玄陵门收弟子年龄门槛是十二岁,而如今齐归已经快十七了,再怎样都无法被当成小孩子。
天性单纯的人,他们的成长路不一定很顺,但一定很缓——缓慢地一天天长大,缓慢地察觉自己的变化——并且在某一刻意识到自己已经到了这样的年龄时,仍然是缓慢地接受,并且平静地回首过去,并不会嫌弃自己曾经的幼稚和天真。

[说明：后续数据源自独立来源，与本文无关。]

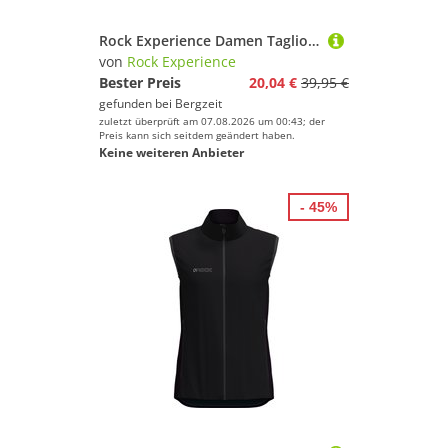
Rock Experience Damen Tagliolini 2.0 Short Tights
von
Rock Experience
Bester Preis
20,04 €
39,95 €
gefunden bei
Bergzeit
zuletzt überprüft am 07.08.2026 um 00:43; der
Preis kann sich seitdem geändert haben.
Keine weiteren Anbieter
- 45%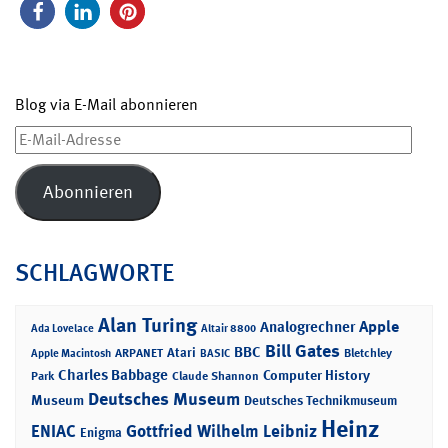
Blog via E-Mail abonnieren
E-
Mail-
Adresse
Abonnieren
SCHLAGWORTE
Alan Turing
Apple
Analogrechner
Ada Lovelace
Altair 8800
Bill Gates
BBC
Atari
ARPANET
Bletchley
Apple Macintosh
BASIC
Charles Babbage
Computer History
Park
Claude Shannon
Deutsches Museum
Museum
Deutsches Technikmuseum
Heinz
ENIAC
Gottfried Wilhelm Leibniz
Enigma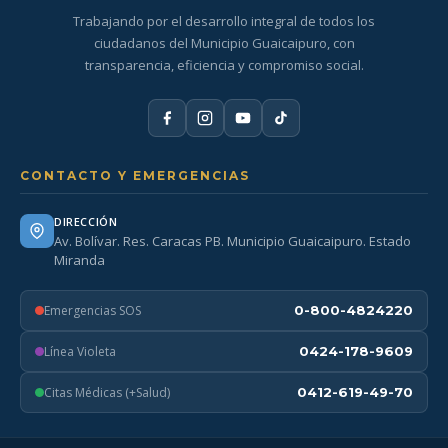
Trabajando por el desarrollo integral de todos los
ciudadanos del Municipio Guaicaipuro, con
transparencia, eficiencia y compromiso social.
CONTACTO Y EMERGENCIAS
DIRECCIÓN
Av. Bolívar. Res. Caracas PB. Municipio Guaicaipuro. Estado
Miranda
Emergencias SOS
0-800-4824220
Línea Violeta
0424-178-9609
Citas Médicas (+Salud)
0412-619-49-70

“如果我是真正的玄陵弟子,再过几个月,就要外出游历一年了。”齐归深吸一口气,再缓缓叹出来,“可惜齐叔叔是不放心我自己出去的,更何况我的暗器一直没什么大起色。”
山间的雾气因为春天的到来而不那么冰,只是潮湿得很。齐归只在树枝上靠了一会儿,就觉得自己成了半湿的,像是一条怎么都晾不干的软塌塌的毛巾。

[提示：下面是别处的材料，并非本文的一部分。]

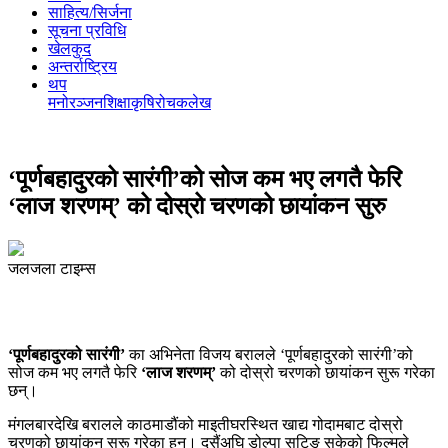
साहित्य/सिर्जना
सूचना प्रविधि
खेलकुद
अन्तर्राष्ट्रिय
थप
मनोरञ्‍जन
शिक्षा
कृषि
रोचक
लेख
‘पूर्णबहादुरको सारंगी’को सोज कम भए लगतै फेरि
‘लाज शरणम्’ को दोस्रो चरणको छायांकन सुरु
जलजला टाइम्स
‘पूर्णबहादुरको सारंगी’
का अभिनेता विजय बरालले ‘पूर्णबहादुरको सारंगी’को
सोज कम भए लगतै फेरि
‘लाज शरणम्’
को दोस्रो चरणको छायांकन सुरू गरेका
छन्।
मंगलबारदेखि बरालले काठमाडौंको माइतीघरस्थित खाद्य गोदामबाट दोस्रो
चरणको छायांकन सुरू गरेका हुन्। दसैंअघि डोल्पा सुटिङ सकेको फिल्मले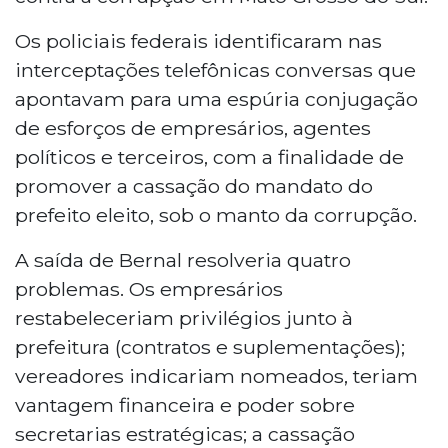
Os policiais federais identificaram nas
interceptações telefônicas conversas que
apontavam para uma espúria conjugação
de esforços de empresários, agentes
políticos e terceiros, com a finalidade de
promover a cassação do mandato do
prefeito eleito, sob o manto da corrupção.
A saída de Bernal resolveria quatro
problemas. Os empresários
restabeleceriam privilégios junto à
prefeitura (contratos e suplementações);
vereadores indicariam nomeados, teriam
vantagem financeira e poder sobre
secretarias estratégicas; a cassação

过去的一年多,他的修炼到了瓶颈,内力始终无法取得大的突破。二长老曾让他去冷泉泡着静心,还让他试过闭关,可总是没有什么效果。
齐归迷蒙地望着山坡上的松林,视线失去焦距。从药王谷出来的人天生与自然有共感,他感觉自己心头的一口浊气就像山坳坳里的迷雾,怎么都吐不出去,就亘在那里。
在善念堂跪的那二百四十六天里,他想了很多。
他在想他是谁。
他的家又在哪里。
如果他无法收回对哥哥的喜欢,往后他又该怎么办。
“我是齐归。”他先在心里说。
可紧接着一个声音就响起:“‘齐归’是掌门给我起的名字,我本来不叫‘齐归’,我没有名字。”
“我是玄陵门的人,我的家就是玄陵门。”齐归这么想着,接着就苦笑出来——他可太不像玄陵门的人了——玄陵门的人腰间的罗盘简直是标志物,而他没有,只有一身道袍。
因为没有生辰八字,就无法使用玄陵门的法器。没有罗盘、机关术也不会,内力也不行,暗器也不精通,这算哪门子的玄陵弟子?就连每年四月初一的生辰,其实只是少主和掌门把自己带回玄陵门的日子。
都是为了哄他。
哄一个连玄陵弟子也算不上的、只是因为药王谷被毁而无家可归的一个可怜孩子。
齐归不能明白为何齐叔叔和少主能对自己那样的好,明明非亲非故,却给予自己那么多的爱——他只知道如若他是齐叔叔亲生的,恐怕也不会得到比如今更多的爱了。
还有长老、师兄们,都那样呵护照顾自己。
这是他的家人,这世间顶顶好的家人。